(Beginning of MATERIAL FOR THIS TASK)
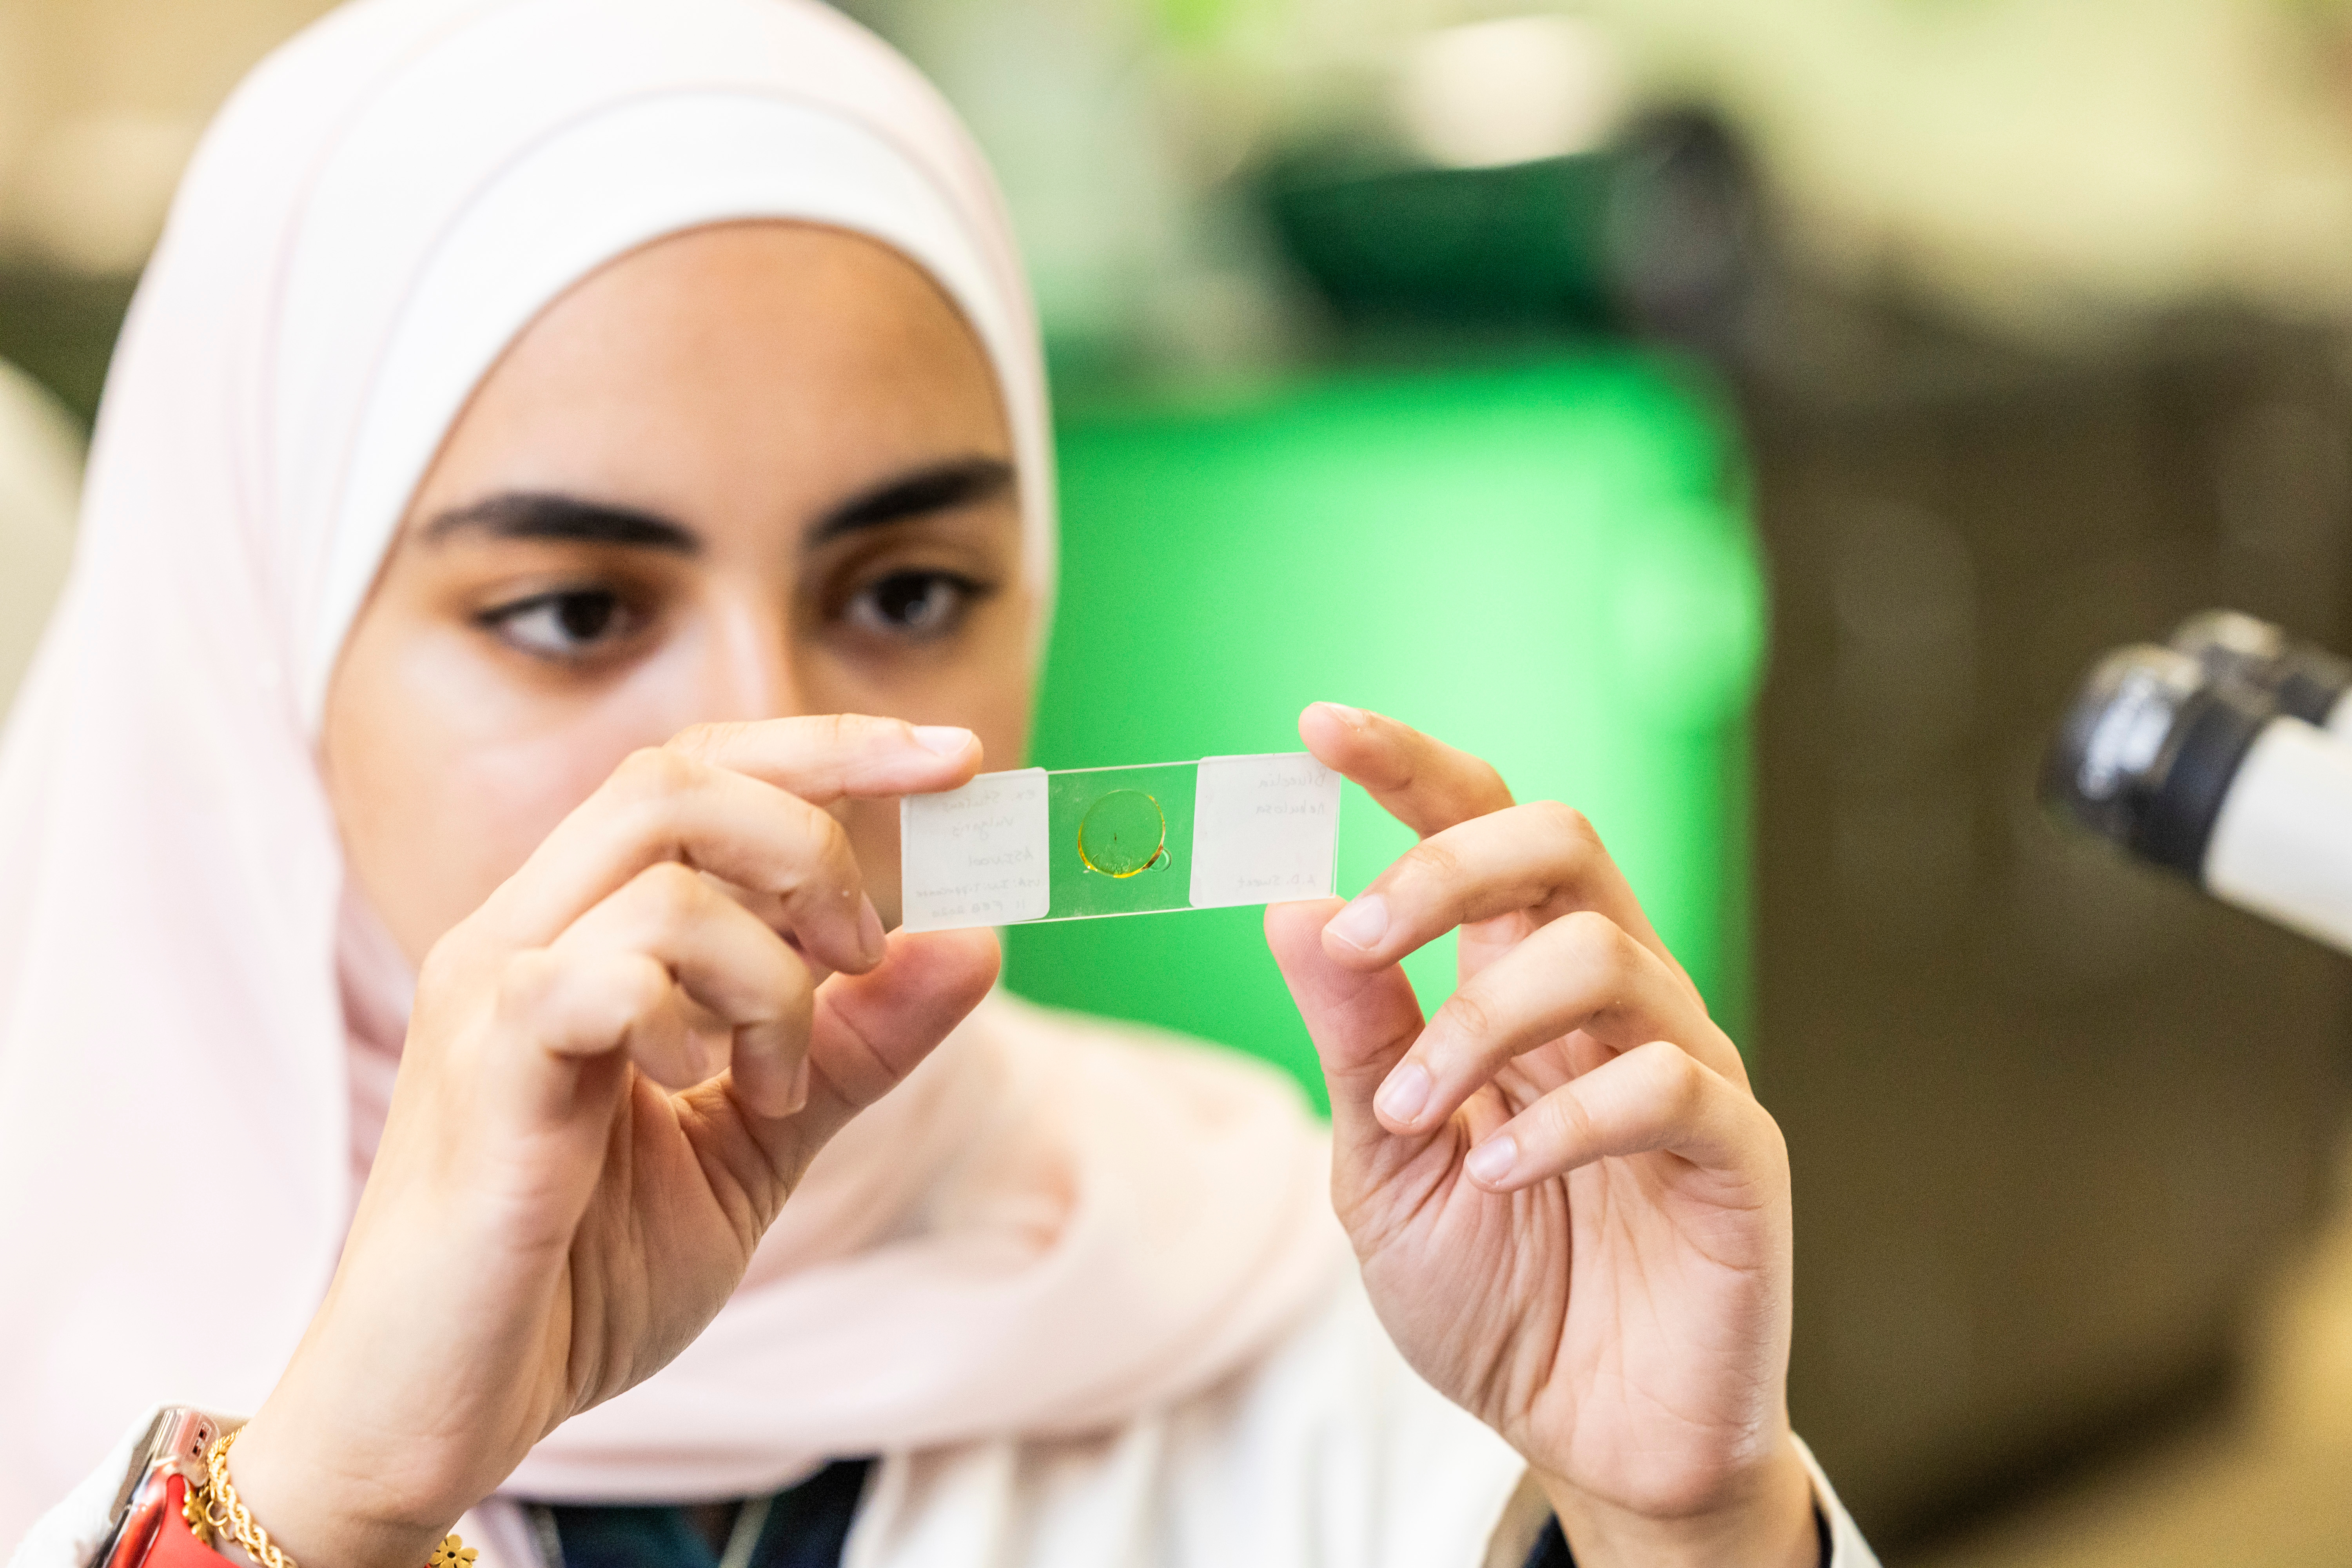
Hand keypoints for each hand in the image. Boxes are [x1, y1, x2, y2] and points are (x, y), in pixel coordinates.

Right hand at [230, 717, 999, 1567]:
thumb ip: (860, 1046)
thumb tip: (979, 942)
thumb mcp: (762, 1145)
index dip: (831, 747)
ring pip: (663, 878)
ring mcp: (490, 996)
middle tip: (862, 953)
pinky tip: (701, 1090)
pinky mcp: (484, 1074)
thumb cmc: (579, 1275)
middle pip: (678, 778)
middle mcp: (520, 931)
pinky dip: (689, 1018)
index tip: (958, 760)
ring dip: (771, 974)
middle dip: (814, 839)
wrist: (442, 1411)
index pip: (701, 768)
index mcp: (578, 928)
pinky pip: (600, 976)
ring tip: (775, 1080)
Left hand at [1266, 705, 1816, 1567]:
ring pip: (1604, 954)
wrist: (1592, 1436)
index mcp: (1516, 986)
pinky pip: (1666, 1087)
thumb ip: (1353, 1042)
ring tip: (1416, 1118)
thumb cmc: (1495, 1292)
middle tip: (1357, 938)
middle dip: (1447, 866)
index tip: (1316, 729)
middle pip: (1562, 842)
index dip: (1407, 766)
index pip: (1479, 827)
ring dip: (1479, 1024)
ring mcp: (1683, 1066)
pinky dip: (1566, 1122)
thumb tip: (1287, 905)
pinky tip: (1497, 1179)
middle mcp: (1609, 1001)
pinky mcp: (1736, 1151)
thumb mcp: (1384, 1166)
(End of MATERIAL FOR THIS TASK)
* [REQUIRED WORK] Keeping every character as it is, restate the lines above that run from the line with "middle dip: (814, 839)" through the line with "middle pip: (1562, 842)", both included, and nothing else.

* [ANSWER TO THE PROBLEM]
middle dip: (814, 839)
wrist: (442, 1411)
index pip: (701, 768)
index mcp: (578, 928)
pinky pip: (600, 976)
ring tip: (775, 1080)
Left hand at [1266, 705, 1816, 1567]:
ring pip: (1604, 954)
wrist: (1592, 1436)
index mcp: (1516, 986)
pinky pip: (1666, 1087)
thumb ip: (1353, 1042)
ring tip: (1416, 1118)
thumb cmc: (1495, 1292)
middle tip: (1357, 938)
middle dip: (1447, 866)
index tip: (1316, 729)
middle pip: (1562, 842)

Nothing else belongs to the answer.